→ Dataset entries:
########
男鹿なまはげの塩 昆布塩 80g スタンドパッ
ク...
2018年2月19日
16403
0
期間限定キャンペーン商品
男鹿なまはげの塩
########
→ Aim of the task: Rewrite the text lines from the items above as a Markdown table with a No. column for the row number and a Line column for the line, omitting any blank lines.

→ Exercise result:
| No. | Line |
|---|---|
| 1 | 男鹿なまはげの塩 昆布塩 80g スタンドパッ |
| 2 | ク... |
| 3 | 2018年2月19日 |
| 4 | 16403 |
| 5 | 0 |
| 6 | 期間限定キャンペーン商品 |
| 7 | 男鹿なまはげの塩 |